Model inference speed is slower than training speed #3786

davidshen84 · 2024-03-24T05:12:04Z

davidshen84
Mar 24, 2024

Hi,

I want to create an EncoderDecoder model and use the encoder part later. The code design looks like this.

class Encoder(nn.Module):
  ...

class Decoder(nn.Module):
  ...

class EncoderDecoder(nn.Module):
  @compact
  def __call__(self, x):
    y = Encoder()(x)
    y = Decoder()(y)
    ...
    return y

The model state is saved using the checkpoint method described here.

While training the EncoderDecoder module on my RTX 2070 GPU, I can reach about 60 it/s.

But when I loaded the module, extracted the encoder part, and put it in another loop, I could only get about 6 it/s.

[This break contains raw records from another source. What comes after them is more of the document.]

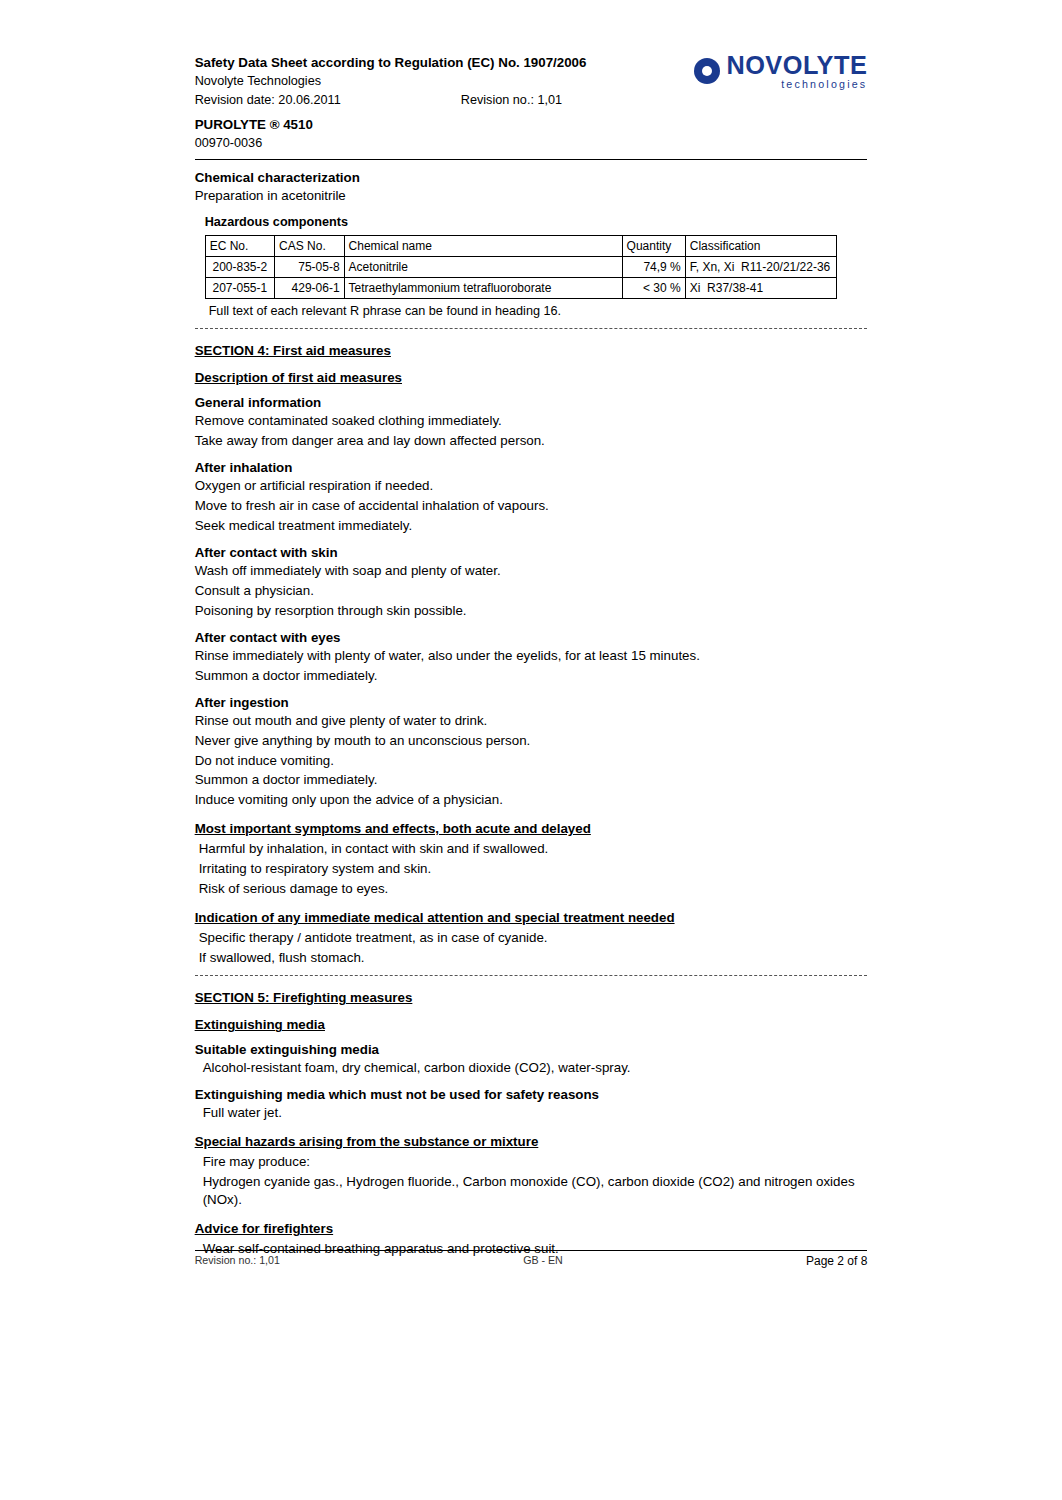Safety Data Sheet according to Regulation (EC) No. 1907/2006
Novolyte Technologies
Revision date: 20.06.2011 Revision no.: 1,01
PUROLYTE ® 4510
00970-0036
NOVOLYTE
technologies
Chemical characterization
Preparation in acetonitrile
Hazardous components
| EC No. | CAS No. | Chemical name | Quantity | Classification |
| --- | --- | --- | --- | --- |
| 200-835-2 | 75-05-8 | Acetonitrile | 74,9 % | F, Xn, Xi R11-20/21/22-36 |
| 207-055-1 | 429-06-1 | Tetraethylammonium tetrafluoroborate | < 30 % | Xi R37/38-41 |
Full text of each relevant R phrase can be found in heading 16.
SECTION 4: First aid measures
Description of first aid measures
General information
Remove contaminated soaked clothing immediately.
Take away from danger area and lay down affected person.
After inhalation
Oxygen or artificial respiration if needed.
Move to fresh air in case of accidental inhalation of vapours.
Seek medical treatment immediately.
After contact with skin
Wash off immediately with soap and plenty of water.
Consult a physician.
Poisoning by resorption through skin possible.
After contact with eyes
Rinse immediately with plenty of water, also under the eyelids, for at least 15 minutes.
Summon a doctor immediately.
After ingestion
Rinse out mouth and give plenty of water to drink.
Never give anything by mouth to an unconscious person.
Do not induce vomiting.
Summon a doctor immediately.
Induce vomiting only upon the advice of a physician.
Most important symptoms and effects, both acute and delayed
Harmful by inhalation, in contact with skin and if swallowed.
Irritating to respiratory system and skin.
Risk of serious damage to eyes.
Indication of any immediate medical attention and special treatment needed
Specific therapy / antidote treatment, as in case of cyanide.
If swallowed, flush stomach.
SECTION 5: Firefighting measures
Extinguishing media
Suitable extinguishing media
Alcohol-resistant foam, dry chemical, carbon dioxide (CO2), water-spray.
Extinguishing media which must not be used for safety reasons
Full water jet.
Special hazards arising from the substance or mixture
Fire may produce:
Hydrogen cyanide gas., Hydrogen fluoride., Carbon monoxide (CO), carbon dioxide (CO2) and nitrogen oxides (NOx).
Advice for firefighters
Wear self-contained breathing apparatus and protective suit.
Revision no.: 1,01
GB - EN
Page 2 of 8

This is how I used the encoder.

for step, batch in tqdm(...):
  y = encoder.apply(encode_state["params"], batch, ...)

I checked the GPU monitor, and my GPU is busy, which suggests it is using the GPU.

My Encoder parameter count is much smaller than that of EncoderDecoder, so I'd expect the loop that only uses the encoder to be much faster than the loop I used to train the EncoderDecoder, especially the 2nd loop does not train the encoder parameter at all.